Hubbard claims that whenever he has investigated the background of a critic of Scientology he has found crimes. I shall stick my neck out and say that that doesn't surprise me in the least. If you investigate anyone you will find crimes. If you ask anyone if they have ever broken the law, they will invariably say yes. I understand it's a standard part of police training. So criminality isn't particular to the critics (nor for that matter Scientologists).

For those unfortunate critics who were once Scientologists themselves, the Church need only check out their auditing files to find dirt on them, breaking a fundemental agreement of confidentiality. This is akin to a confessional priest using confessions to press-gang members of his congregation into staying within the church. To make it even worse, the Church would ordinarily use that information to demonstrate that Scientology works! If you're in Scientology your (prior) crimes are "proof" that Scientology reforms people, but when someone leaves the Church, it is as though they have lost their reformed character as well. But as I've said, the accusations of criminality are just a distraction, an attempt to place critics on the backfoot.

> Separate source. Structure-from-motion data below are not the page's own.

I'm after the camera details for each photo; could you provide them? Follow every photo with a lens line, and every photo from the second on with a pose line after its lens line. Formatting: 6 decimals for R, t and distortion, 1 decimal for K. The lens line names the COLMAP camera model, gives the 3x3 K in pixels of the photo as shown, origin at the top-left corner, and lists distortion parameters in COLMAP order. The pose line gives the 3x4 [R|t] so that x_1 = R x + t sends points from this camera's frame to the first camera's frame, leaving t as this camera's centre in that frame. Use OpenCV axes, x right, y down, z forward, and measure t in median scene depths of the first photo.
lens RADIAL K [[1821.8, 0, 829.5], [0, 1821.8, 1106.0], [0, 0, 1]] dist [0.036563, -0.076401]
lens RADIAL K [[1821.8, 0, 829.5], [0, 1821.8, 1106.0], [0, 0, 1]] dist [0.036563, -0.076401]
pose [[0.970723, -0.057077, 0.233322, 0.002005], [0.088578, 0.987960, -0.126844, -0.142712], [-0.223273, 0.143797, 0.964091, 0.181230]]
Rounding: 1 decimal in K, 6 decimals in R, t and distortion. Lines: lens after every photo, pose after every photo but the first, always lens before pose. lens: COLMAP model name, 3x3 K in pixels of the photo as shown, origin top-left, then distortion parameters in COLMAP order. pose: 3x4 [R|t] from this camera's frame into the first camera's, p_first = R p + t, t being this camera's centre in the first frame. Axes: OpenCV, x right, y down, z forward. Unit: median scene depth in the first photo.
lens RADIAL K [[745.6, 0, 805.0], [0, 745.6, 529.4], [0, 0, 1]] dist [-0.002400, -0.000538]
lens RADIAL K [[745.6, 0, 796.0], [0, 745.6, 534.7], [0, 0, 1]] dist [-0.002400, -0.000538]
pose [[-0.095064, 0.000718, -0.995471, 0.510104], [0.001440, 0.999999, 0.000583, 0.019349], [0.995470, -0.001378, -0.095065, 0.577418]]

To that end it's no defence at all. One cannot prove Narconon works by libelling Touretzky.


In reading for this post I came across the following from the end of an LA Times article by Robert W. Welkos and Joel Sappell entitled Burglaries and Lies Paved a Path to Prison.
Boston attorney Earle C. Cooley, Scientology's national trial counsel, said the present church management does not condone the criminal activities of the old Guardian Office. He said that one of Hubbard's most important dictums was to "maintain friendly relations with the environment and the public."

"The question that I always have in my mind," Cooley said, "is for how long a time is the church going to have to continue to pay the price for what the (Guardian Office) did. ... Unfortunately, the church continues to be confronted with it.

"And the ironic thing is that the people being confronted with it are the people who wiped it out. And to the church, that's a very frustrating thing."
The answer to Cooley's question is to stop libelling people, to pursue Hubbard's dictum of "friendly relations" and see that fair game and dead agent tactics are not a part of it. The lay person knows very little about Scientology beyond its "cooky cult" status. When Scientology attacks its critics all it does is fulfil the ideas people have about it.

1 A falsifiable claim is not a false claim, merely one that can potentially be proved false by experiment. The term falsifiable is used because science sets itself up to disprove theories. A scientist posits A, an experiment is created to prove A false, A is not proved false by the experiment, so A becomes part of orthodox science. A later experiment proves A false. A scientist posits theory Aa, which seeks to explain the results of both experiments. This is the nature of scientific progress.